### COMPLETE O SEGUINTE
• a. Reescreva de forma mais breve o parágrafo da crônica que começa com "Carteira no bolso e volante nas mãos", mantendo seus fatos principais.
• b. Copie da crônica, sem nenhuma alteração, todo o trecho que vai de "O fim da história" até "vidros escurecidos. Espreita.".

### TEXTO APRESENTADO
——————————

Rufar dos Tambores nº 515
O Pedestre e o Monstro
Rubem Penz
O enredo dessa história é semelhante ao “O Médico e o Monstro”, mas não acontece na Londres do século 19, e sim no Brasil do século 21. Um rapaz chamado Sereno entra na autoescola para fazer sua carteira de motorista. Passara a vida até então como pedestre e, sendo assim, conhecia a opressão que o mais frágil pode sofrer nas ruas. Durante as aulas teóricas aprende tudo sobre legislação e, com muito empenho, cumpre suas horas de prática. Teste feito, Sereno finalmente é um motorista habilitado.
Carteira no bolso e volante nas mãos, o jovem Sereno sofre uma estranha mutação, transformando-se no terrível Raivoso, um verdadeiro monstro. A primeira mudança ocorre em sua visão: fica cego para as placas indicativas de velocidade máxima na via. As faixas de pedestres, outrora tão valiosas, simplesmente desaparecem. É como se os espelhos retrovisores jamais refletissem sua antiga condição. Carro na garagem, ele volta a ser o doce rapaz de sempre.
Com o passar do tempo, a maldição de ter dupla personalidade não apenas persiste como também se agrava: Sereno, quando transformado no terrível Raivoso, ganha confiança e habilidade. Também compra um carro melhor, potente e veloz. Agora, as noções de prudência são totalmente ignoradas com a adição maligna de cerveja. Raivoso bate ponto em postos de gasolina e, nas madrugadas, participa de rachas com outros monstros. Nem mesmo a morte de conhecidos ou os apelos da mãe o dissuadem desta estranha forma de suicídio.
Sereno e seu alterego, o Raivoso, perdem a desculpa dos arroubos juvenis ou da natural necessidade de autoafirmação. Nem assim Sereno livra-se do monstro que o transfigura dentro do carro: está cada vez mais egoísta e imprudente. Circula pelo acostamento, cruza o sinal vermelho – amarelo, nem se fala! –, faz conversões proibidas se elas lhe convierem e tranca os cruzamentos. Mas não permite que ninguém contrarie as regras na sua frente: calca a mão na buzina. Raivoso encara o trânsito como um videogame, uma batalha. Fortes contra fracos.
O fim da história pode variar: o maligno Raivoso pode se matar (e ao doce Sereno) em uma ultrapassagem perigosa. Pode levar inúmeras multas, ferir pessoas, causar prejuízos. O começo, porém, é sempre o mesmo – inocente pedestre permite que seu lado sombrio tome conta das ações quando ocupa o volante de um automóvel. O “monstro” habita dentro de nós. Dorme atrás dos vidros escurecidos. Espreita.
E agora: será isso ficção ou realidade?
Eu trocaria a pergunta final para “Como mudar essa triste realidade?”

——————————

### DADOS APRESENTADOS
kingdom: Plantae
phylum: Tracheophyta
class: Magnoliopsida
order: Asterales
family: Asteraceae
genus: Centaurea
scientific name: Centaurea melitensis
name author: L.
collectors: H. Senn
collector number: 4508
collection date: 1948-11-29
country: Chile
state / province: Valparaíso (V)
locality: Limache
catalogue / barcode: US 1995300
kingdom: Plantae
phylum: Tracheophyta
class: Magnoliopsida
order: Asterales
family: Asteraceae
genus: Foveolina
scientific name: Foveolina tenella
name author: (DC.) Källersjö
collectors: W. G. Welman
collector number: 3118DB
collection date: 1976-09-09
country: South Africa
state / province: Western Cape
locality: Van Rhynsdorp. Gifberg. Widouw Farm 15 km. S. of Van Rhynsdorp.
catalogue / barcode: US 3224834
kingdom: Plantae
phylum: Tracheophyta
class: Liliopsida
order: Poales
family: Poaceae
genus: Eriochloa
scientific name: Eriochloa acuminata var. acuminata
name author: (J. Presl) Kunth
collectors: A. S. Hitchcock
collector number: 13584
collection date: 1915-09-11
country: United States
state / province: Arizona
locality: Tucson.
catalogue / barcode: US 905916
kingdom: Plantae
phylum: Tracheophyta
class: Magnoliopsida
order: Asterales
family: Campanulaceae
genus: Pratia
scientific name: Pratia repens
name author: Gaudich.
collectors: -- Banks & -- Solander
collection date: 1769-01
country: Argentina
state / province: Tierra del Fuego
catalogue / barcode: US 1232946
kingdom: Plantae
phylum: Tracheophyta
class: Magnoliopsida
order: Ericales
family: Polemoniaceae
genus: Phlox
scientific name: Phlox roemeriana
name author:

——————————

### RESPOSTAS DO EXERCÍCIO
• a. Ao receber a carteira e assumir o volante, Sereno se transforma no monstro Raivoso. Passa a não enxergar as placas de velocidade máxima nem as faixas de pedestres, como se os retrovisores nunca refletissem sua antiga condição. Com o carro na garagem, volta a ser o rapaz doce de sempre.

• b.
O fim da história pode variar: o maligno Raivoso pode se matar (e ao doce Sereno) em uma ultrapassagem perigosa. Pode levar inúmeras multas, ferir pessoas, causar prejuízos. O começo, porém, é sempre o mesmo – inocente pedestre permite que seu lado sombrio tome conta das ações quando ocupa o volante de um automóvel. O “monstro” habita dentro de nós. Dorme atrás dos vidros escurecidos. Espreita.